The singing films of tenor Joseph Schmidt. Finding a way to determine the different versions of his films. - Elisa Mutsaers 2006
In the thirties of last century Joseph Schmidt was a very famous tenor, his admirers came from the whole of Europe and North America, but they also knew him for instance in countries like Palestine. Radio tenor, film tenor, the tiny man with the big voice, Caruso in pocket size, radio-Caruso, world tenor, opera tenor, travelling tenor, record tenor, house tenor (of Dutch broadcasting company VARA), bar singer, microphone tenor, temple tenor, concerthall tenor, tenor miracle, miracle tenor, invisible tenor and the tiniest tenor were all names that indicated the same man: Joseph Schmidt.
He was born in 1904 in the Bukowina, in Romania, which has always been a crossway of Eastern and Western cultures.
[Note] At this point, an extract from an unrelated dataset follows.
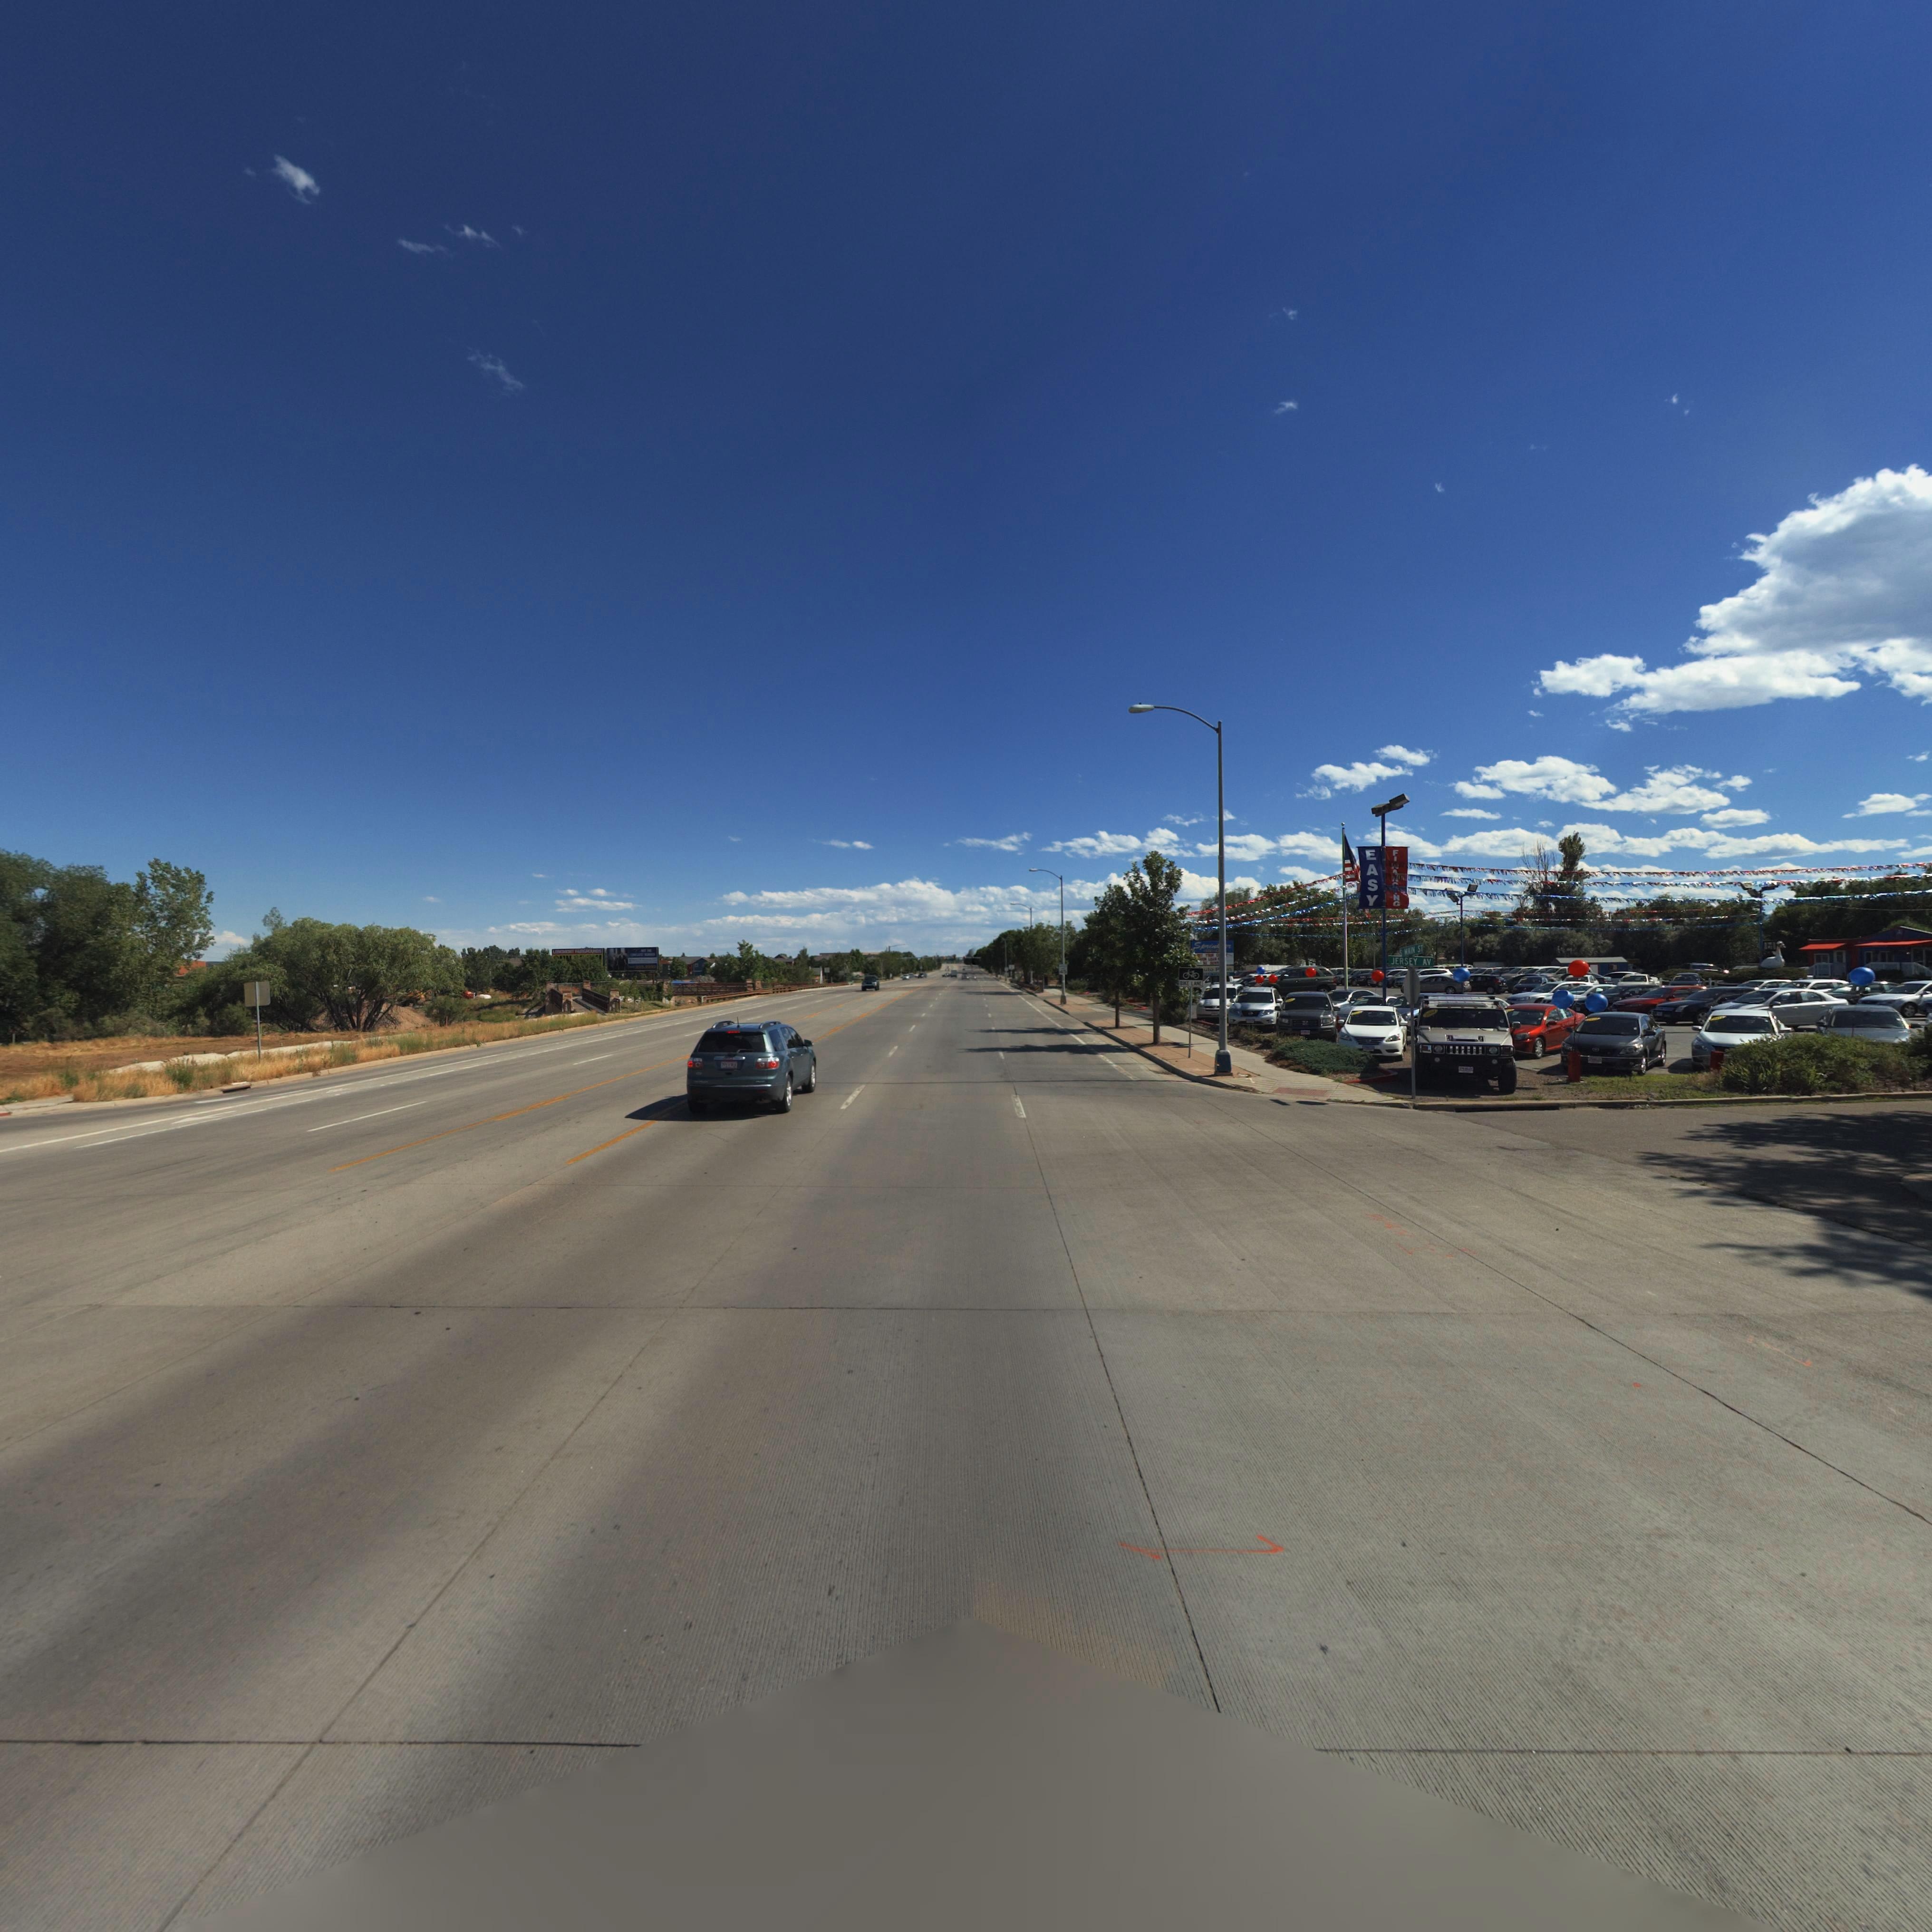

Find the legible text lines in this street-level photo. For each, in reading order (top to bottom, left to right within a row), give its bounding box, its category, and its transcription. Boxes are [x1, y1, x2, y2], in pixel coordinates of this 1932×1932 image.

[1192, 941, 1232, 950] BusinessName: Sprin***r
[1398, 944, 1423, 956] StreetName: * MAIN ST
[1389, 957, 1432, 966] StreetName: JERSRY AV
Romans, Barbarians, Turks, Russians, Austrians have all occupied the region. At home he got a traditional Jewish education. The family spoke German, on the street Rumanian and Yiddish were spoken and in the synagogue he sang in Hebrew. From that point of view Joseph Schmidt has been a Multiple Language Version himself since childhood.
Schmidt came to Berlin in 1925 because he wanted to become an opera singer. Unfortunately he was only 1m53cm and no opera director would dare to give him a tenor role and put him at the side of a opera diva. But Schmidt was a child of his time, he could become as famous as he was because radio and gramophone were, just like Schmidt, on their way to attract mass audiences. Schmidt profited considerably by the reach of the new mass media, and the other way round radio and gramophone profited by Schmidts wonderful voice. Beside that Schmidts voice was considered a real ‘microphone voice’. Some even say that, because of his scanty length, Schmidt could never had become famous without the technology of the microphone. In an interview in 1932 Schmidt says about the microphone:
“De vaak ten onrechte gesmade microfoon heeft een enorm voordeel boven het operatoneel en het concertpodium: hij dwingt niet alleen de uitvoerende maar ook de toehoorder tot de uiterste concentratie. Hij dwingt tevens tot een maximale prestatie omdat men door het ontbreken van de visuele ondersteuning louter en alleen op de klank is aangewezen. (...) Een ander groot voordeel van de microfoon is dat hij de fijnste nuances, die in de zaal dikwijls verloren gaan, verduidelijkt en versterkt, waardoor ik altijd het gevoel heb dat ik iedere toehoorder persoonlijk toezing. Tegelijkertijd ben ik me er voortdurend van bewust dat miljoenen naar me luisteren. (...)”
It was to be expected that that other mass medium, film, would like to profit by Schmidts popularity as well. All together he played roles in nine films and a tenth was made after his death in 1958. Another actor played his role in that film, but Schmidt’s real voice is to be heard through gramophone recordings. In his first three films, made in 1931 and 1932, Schmidt played a minor role. His first leading role came in 1933 in EIN LIED GEHT UM DIE WELT, a tenor film directed by Richard Oswald. It was his last film in Germany. Soon after the premiere of that film in May 1933 he left nazi-Germany, like so many other Jews. Both in Austria and the United Kingdom he made five other tenor films between 1934 and 1936. In between the filming he kept continuing making records and he performed in concerthalls and in front of radio microphones all over the world. When the nazi’s made it impossible to perform in Europe after the Second World War broke out, Joseph Schmidt went to the South of France that was not yet occupied then. From there he fled to Switserland, where instead of being welcomed as he thought, he was captured and put in a working camp for refugees. He died there 1942 at the age of 38 because of a not diagnosed heart attack.